Brogan: Meath lost belief after Boylan's departure

June 16, 2017

Meath's Eoghan Harrington and Alan Brogan of Dublin during the 2014 Leinster SFC final at Croke Park.
©INPHO/James Crombie.

Alan Brogan says the famous Dublin-Meath rivalry has lost its edge since Sean Boylan ended his Royal reign over a decade ago.

Writing in the Irish Independent, Brogan recalls how Meath were a team to be feared when he first came on the inter-county scene, but such has been their decline since the glorious Boylan era ended that they're now treated just the same as any other team by the all-conquering Dubs.

"You wouldn't go so far as to say Meath were an irrelevance to Dublin in the latter half of my inter-county career, but we didn't spend any more time or invest any greater emotion into beating them in the past few years as we did any other Leinster team," he noted.

"That, given the very prominent part of the Dublin psyche they used to occupy, represents a skydive from grace.

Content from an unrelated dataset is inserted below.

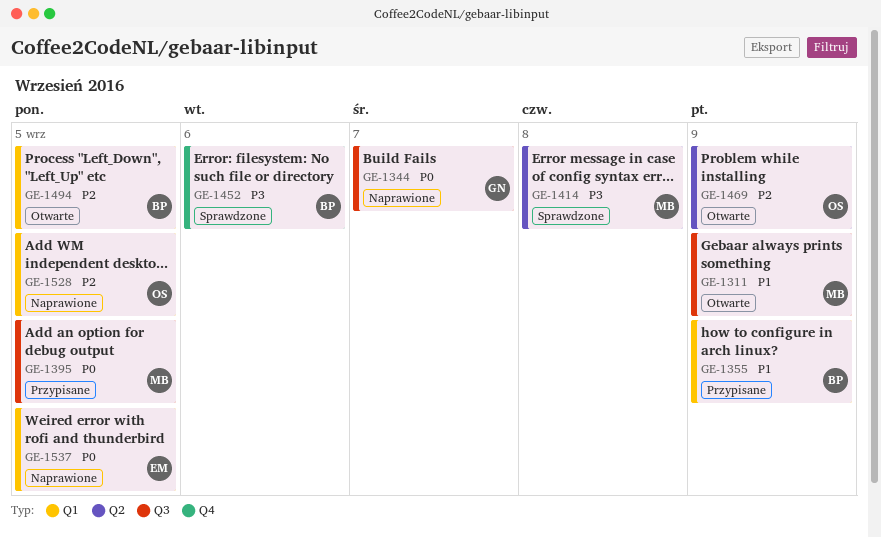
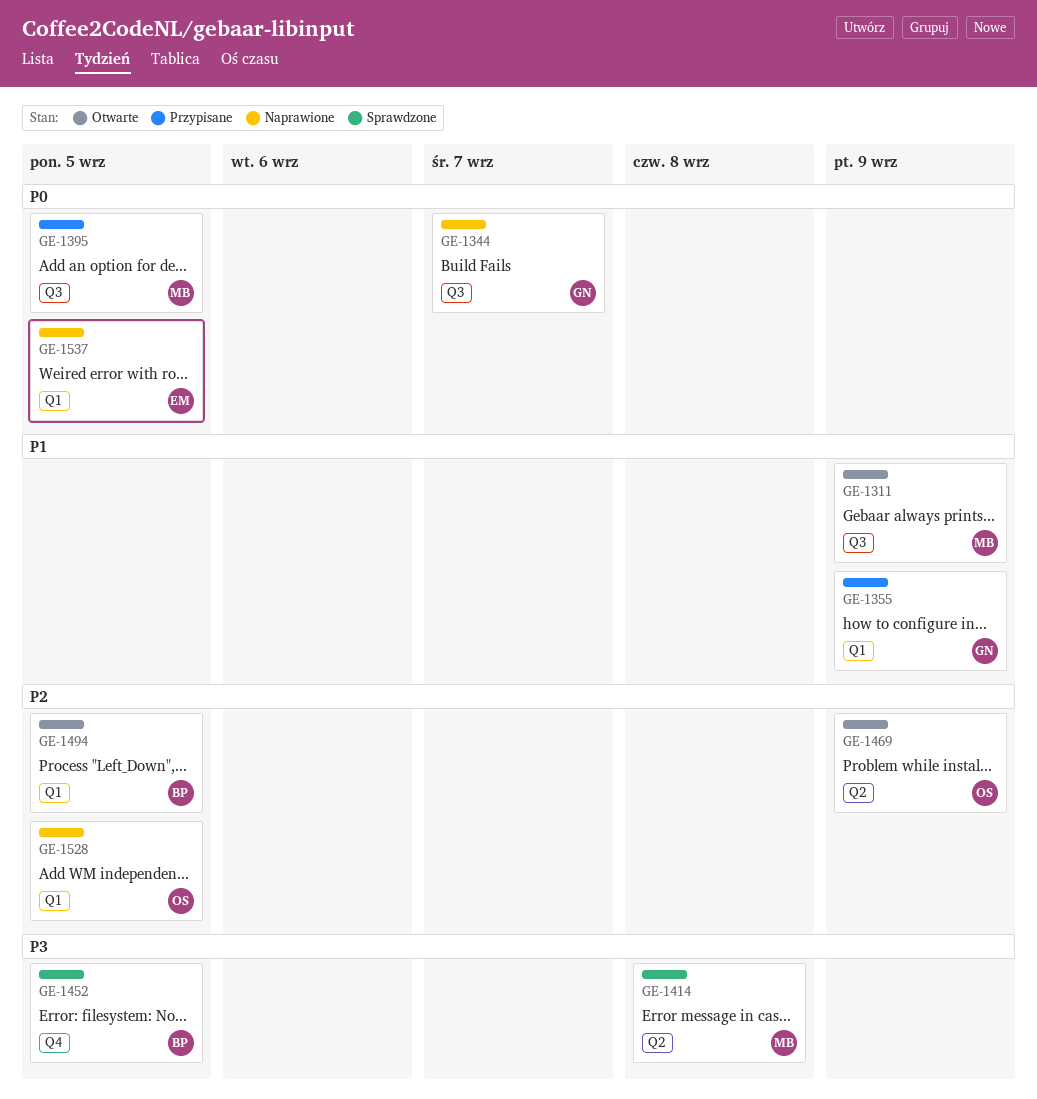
GE-1355, owner: BP -> GN
GE-1452, due: Sep 6 -> Sep 5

"People throw their eyes up to heaven and get sarky on Twitter when pundits talk about hunger or belief, but I could tell from the body language of the Meath teams we played against at the back end of my career that they had no real belief that they could beat us.

"I have no doubt about that whatsoever. I could sense it. I could feel it. And when you have that over the opposition, they've no chance.

"So that's issue number one for their new management."